Aside from this, there is the question of the Russian language itself. Many Russian speakers have commented that the text itself is not in keeping with official Russian government lexicon, and includes grammatical errors which pose questions about the document’s authenticity. One Russian Twitter user notes that a comma shouldn’t be used before "и может"; "делегЕтимизация" is spelled with an orthographic error; "провокация возникновения" is not how native speakers speak, even in bureaucratic language, and "занимающих роль" is a lexical mistake. The syntax has provoked suggestions of it being a product of Google translate or a text composed with help from an unschooled Russian speaker, as it doesn’t lend itself well to the "Russian ear."
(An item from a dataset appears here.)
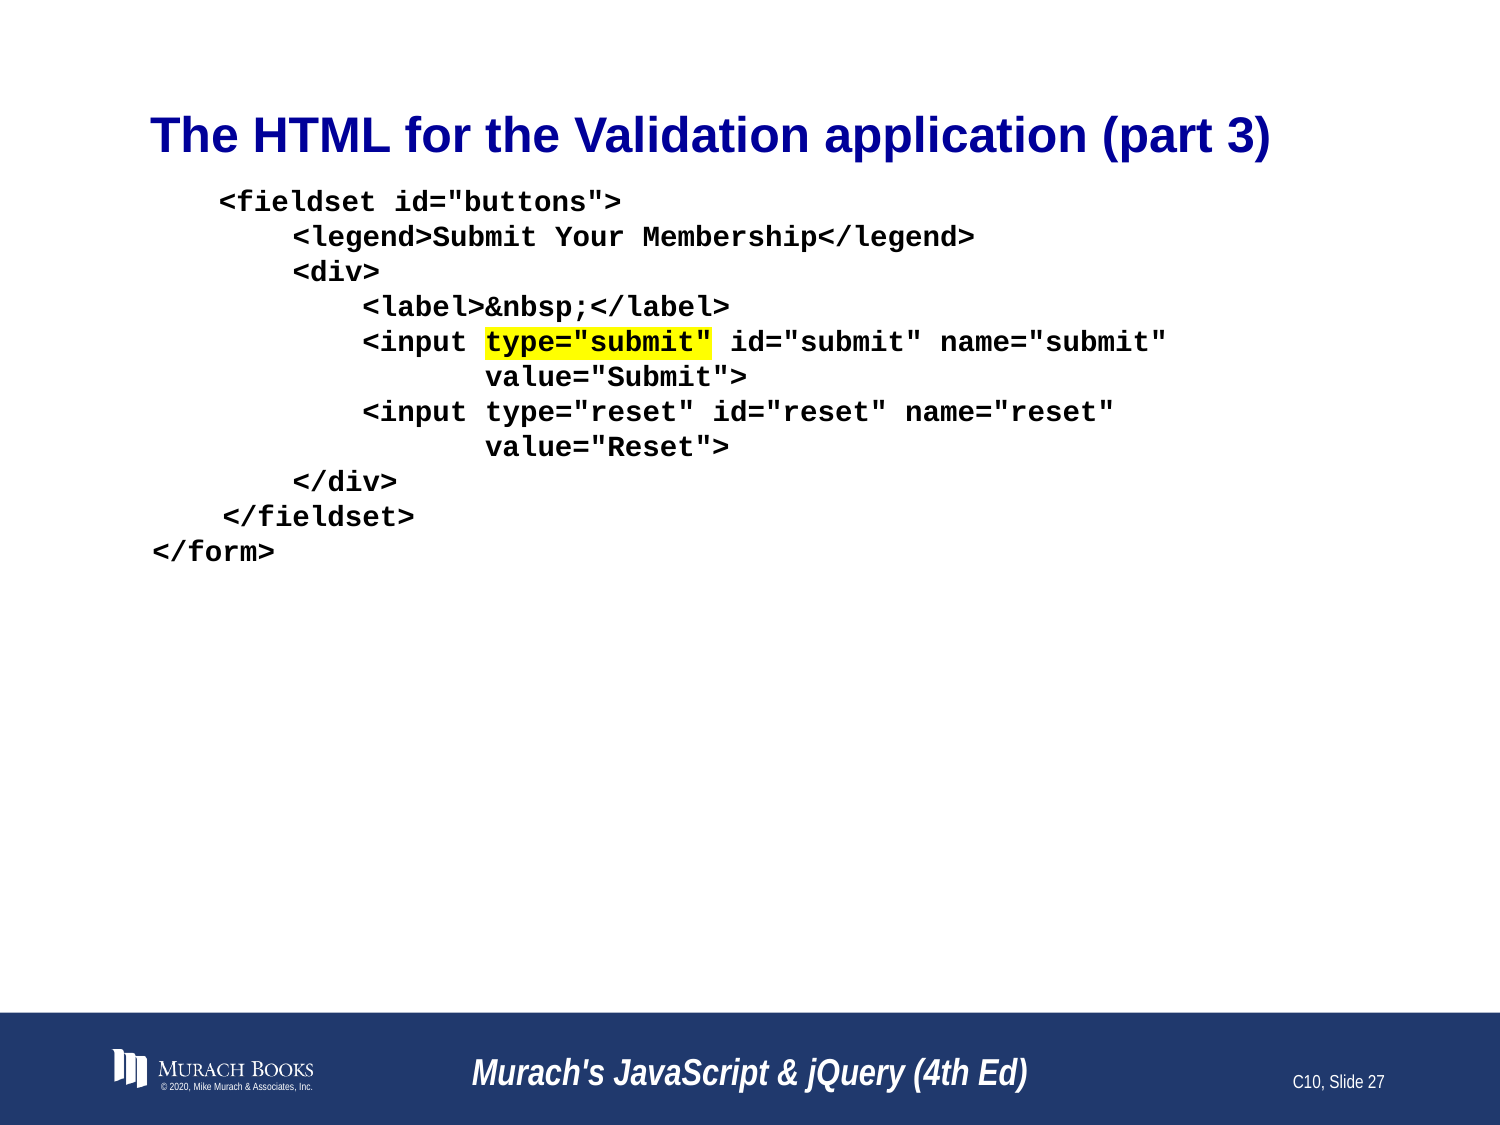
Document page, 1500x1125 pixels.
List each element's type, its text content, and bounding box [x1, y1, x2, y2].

We are shown neither the official Kremlin "stamp" nor Putin’s signature which is purported to be on the document. Nor are we told who the "independent expert" is who has verified the papers’ authenticity. With so many holes in the story, it is impossible to give it any credence. The most likely explanation is that it is a last-ditch attempt to bolster the Russiagate saga and renew efforts to heighten the current cold war with Russia. There are plenty within the western military-industrial complex who benefit from US-Russian antagonism, particularly those arms companies involved in "defending" the Baltic States and Eastern Europe from the imaginary "Russian threat." The fact is, conflict on any level with Russia "sells," and until this changes, we will continue to be persuaded that Russia is out to get us. With Luke Harding’s help, of course.